Write out every line of the listing below without any changes. Leave the pictures out of your answer.

(Page images with their extracted text)

■ ■ ■ ■ ■ ■ ■

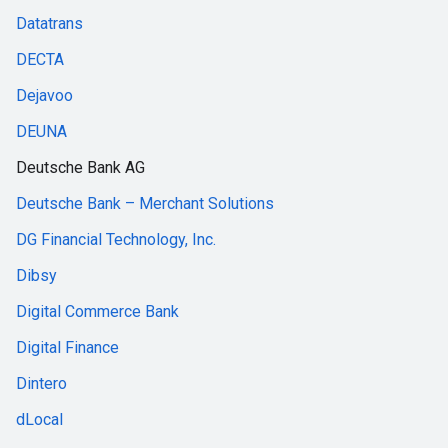
Datatrans
DECTA
Dejavoo
DEUNA
Deutsche Bank AG
Deutsche Bank – Merchant Solutions
DG Financial Technology, Inc.
Dibsy
Digital Commerce Bank
Digital Finance
Dintero
dLocal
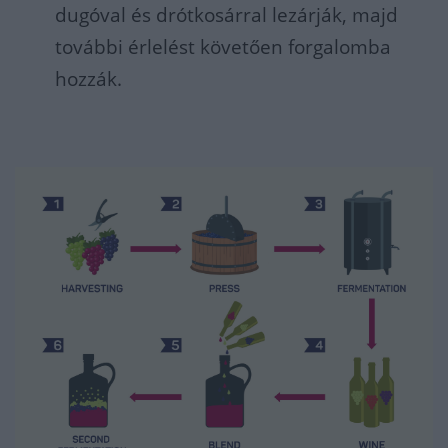
dugóval és drótkosárral lezárják, majd
további érlelést követően forgalomba
hozzák.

■ ■ ■ ■ ■ ■ ■

• The completed task:
Datatrans
DECTA
Dejavoo
DEUNA
Deutsche Bank AG
Deutsche Bank – Merchant Solutions
DG Financial Technology, Inc.
Dibsy
Digital Commerce Bank
Digital Finance
Dintero
dLocal
dugóval és drótkosárral lezárják, majd
további érlelést követően forgalomba
hozzák.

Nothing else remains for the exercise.